The EAT-Lancet diet may be a good start Sustainable Eating Made Easy, or Is It? ( But you will always find opposing studies. If you have 30 minutes to spare, this video covers the spectrum pretty well. Should humans be carnivores or herbivores? It starts of with understanding the context of the Okinawans, a group of people with the longest life expectancy.

The short answer is, epidemiological studies are difficult to interpret and generalize. No matter how much you track your intake, health is more than the diet. It includes sleep and exercise, which we probably do not focus as much to be honest. I used to track my micros with cronometer as such:

Turns out, I only become more stress about my food when in reality I wasn't focusing so much on improving my sleeping patterns. I spent more time planning, inputting data, than enjoying my food too. My optimization plan was not at all optimal. So I stopped doing this and immediately felt better.
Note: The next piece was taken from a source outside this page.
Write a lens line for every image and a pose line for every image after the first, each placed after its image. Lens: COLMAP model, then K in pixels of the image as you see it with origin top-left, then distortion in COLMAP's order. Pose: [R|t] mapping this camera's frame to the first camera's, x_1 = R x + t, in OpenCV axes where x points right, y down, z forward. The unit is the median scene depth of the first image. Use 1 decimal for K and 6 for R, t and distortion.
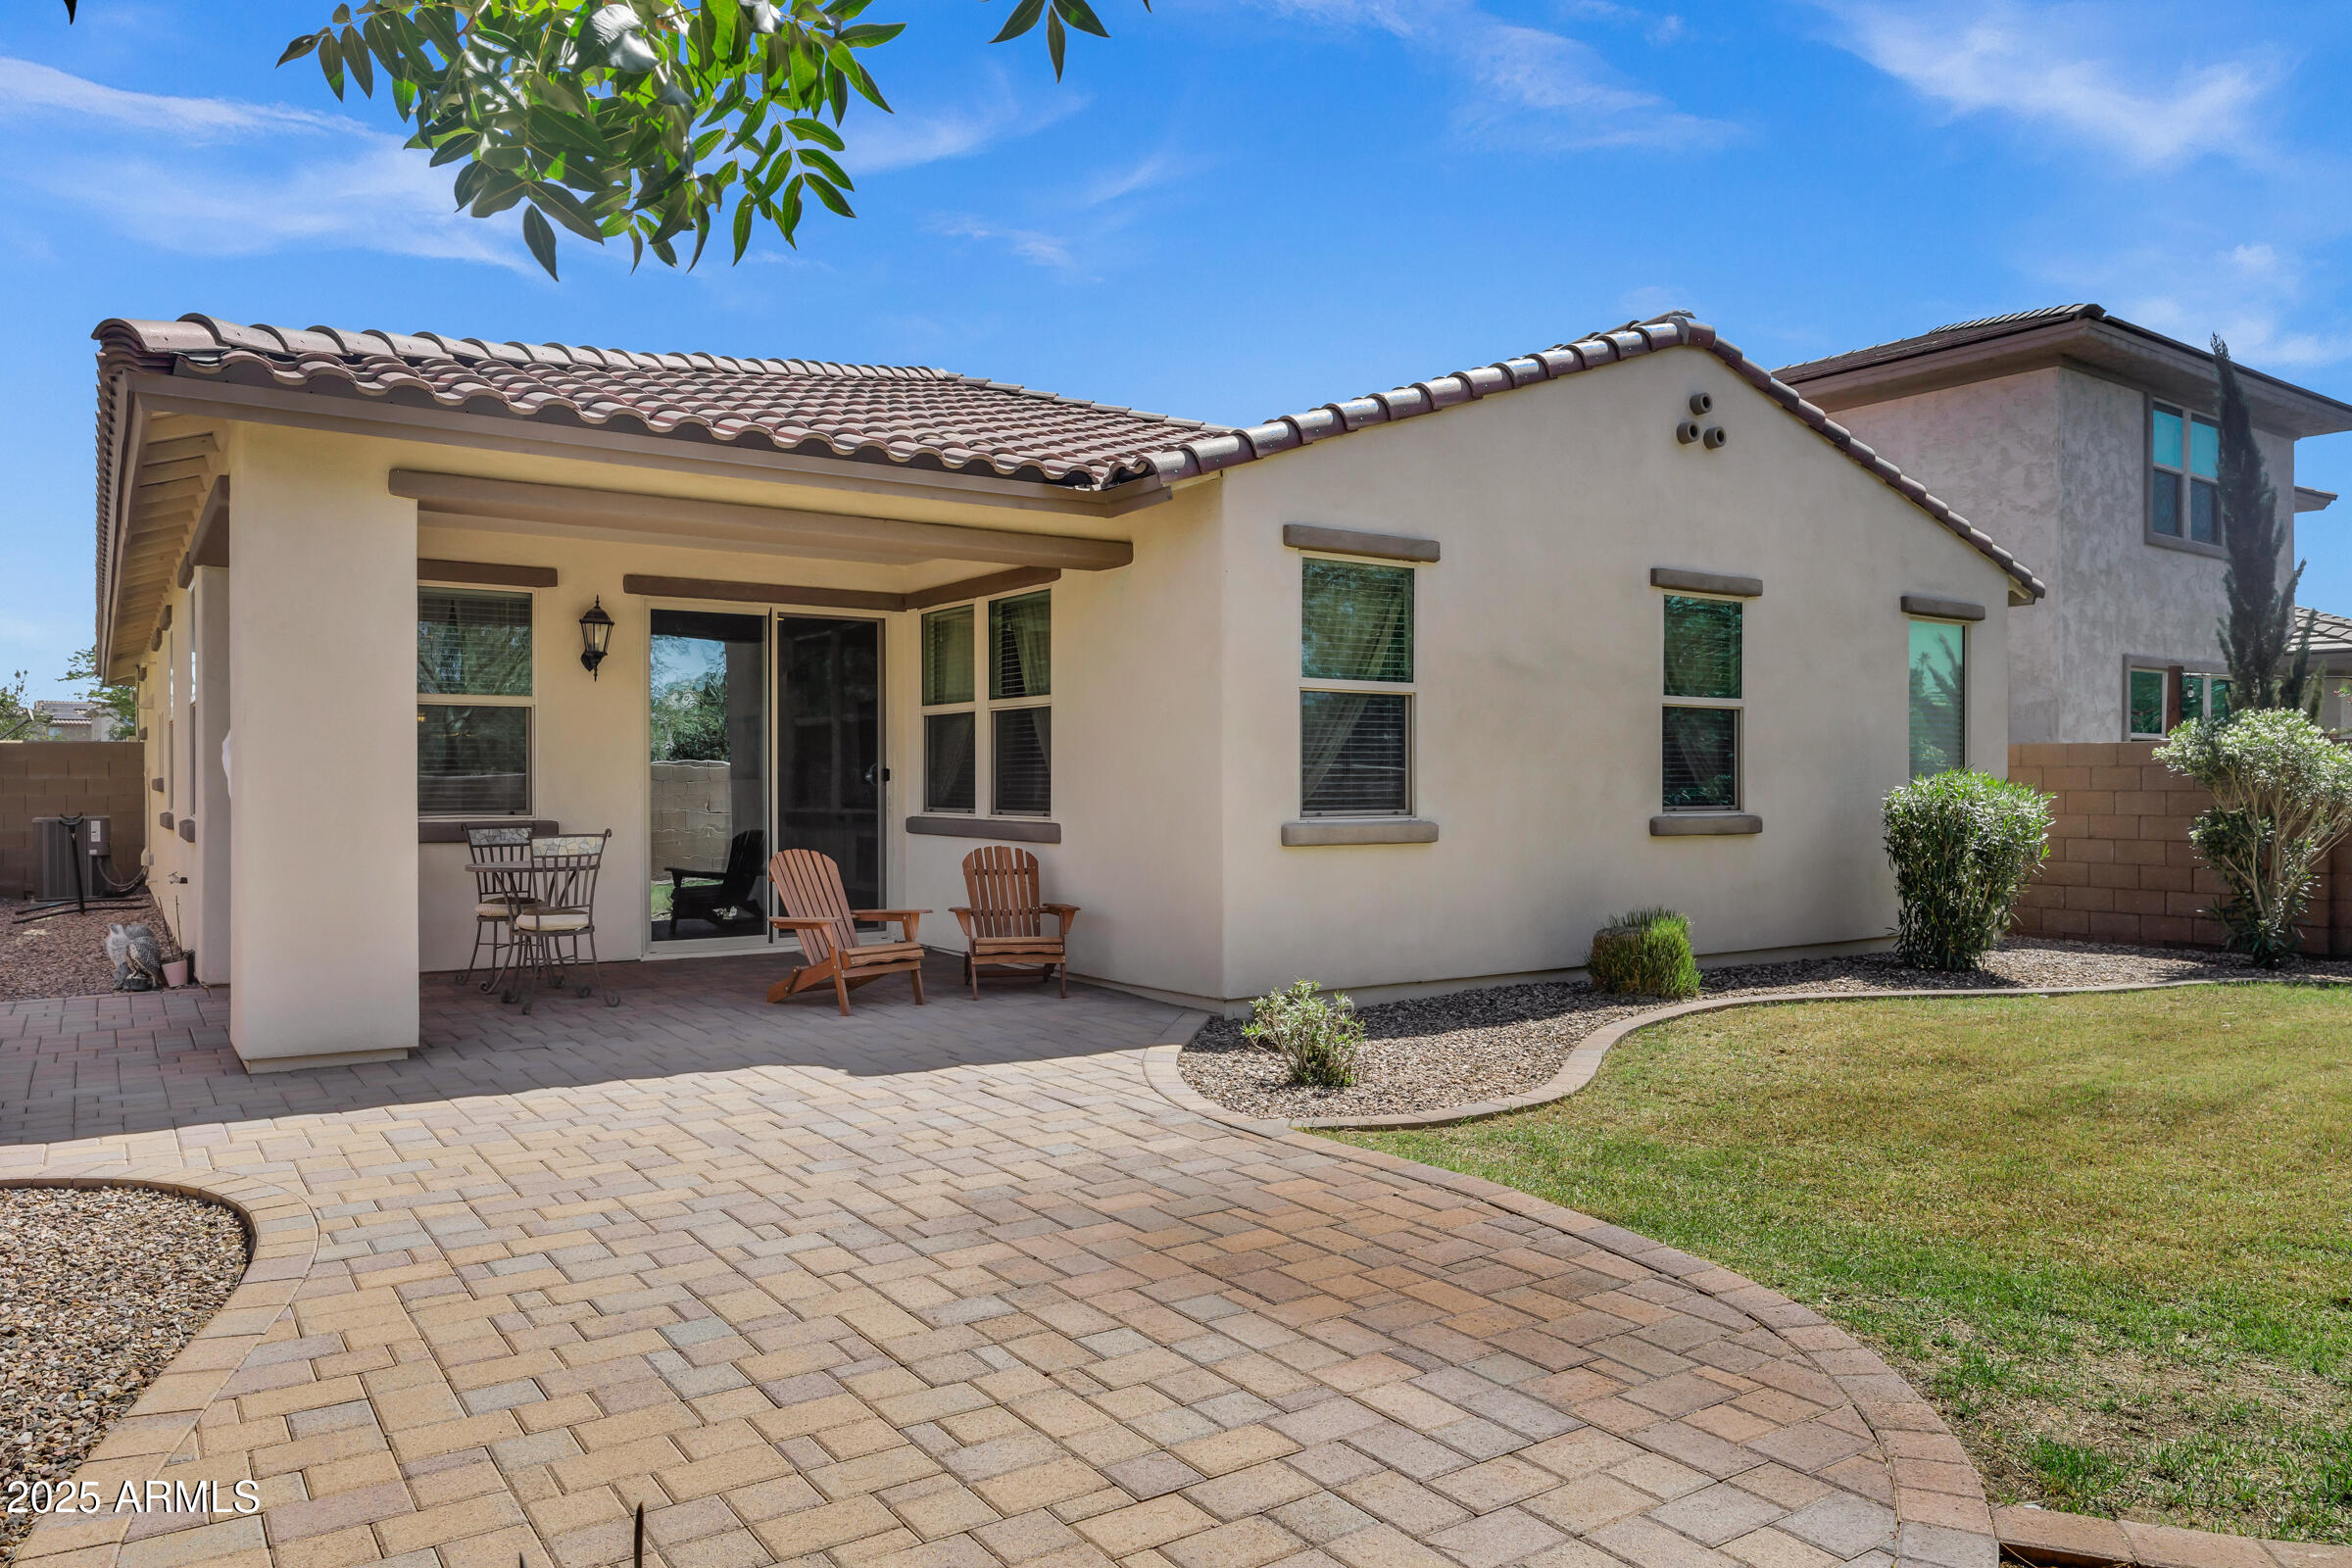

Balance is the word you're looking for. Period. I've looked through and tried enough diets to know one thing. It's simple and complicated at the same time. It's kind of and should be an ongoing experiment. The world is changing and we should adapt. The general rules of thumb are:

1. Micromanaging will never ever work! But it is not a bad thing to be informed. So, do your research. Don't just trust anyone's word for it. Study your food sources and which food you think is good for you. Take everything with a grain of salt (also literally!)

2. Stick to whole foods and support your local farmer while you're at it. If you are here in Bali as a foreigner, it may be tempting to always get that nice imported vegetable, but explore local vegetables! Cassava or Papaya leaves are just as nutritious and dense in iron as broccoli or Kale. There are so many other fruits here that cannot grow anywhere, be open-minded to try!

3. Food is only one aspect but there are other things you can focus on. Don't deplete your energy over what to eat for dinner. The food industry is one of many contributors to emissions. Do not forget to focus on the other products you consume. Your other habits may cause more damage even if you're fully vegan. In terms of health, don't forget to exercise and sleep! It's about being well-rounded.

4. Food waste is a problem regardless of what you eat!!!! A message especially for all Indonesians, we're the third largest food waste producer in the world. It is really the silliest issue.

There is hope! We can still make the world a better place, but doing what we can at the household level. Here's a video of existing practices that may raise some hope.

With all that said, what is your favorite meal that captures all of this philosophy well? When I'm abroad, it's definitely oatmeal, but here I love Urap and I make sure my plate is clean. Be honest, how often do you throw your leftovers to the bin? We're all making progress one step at a time.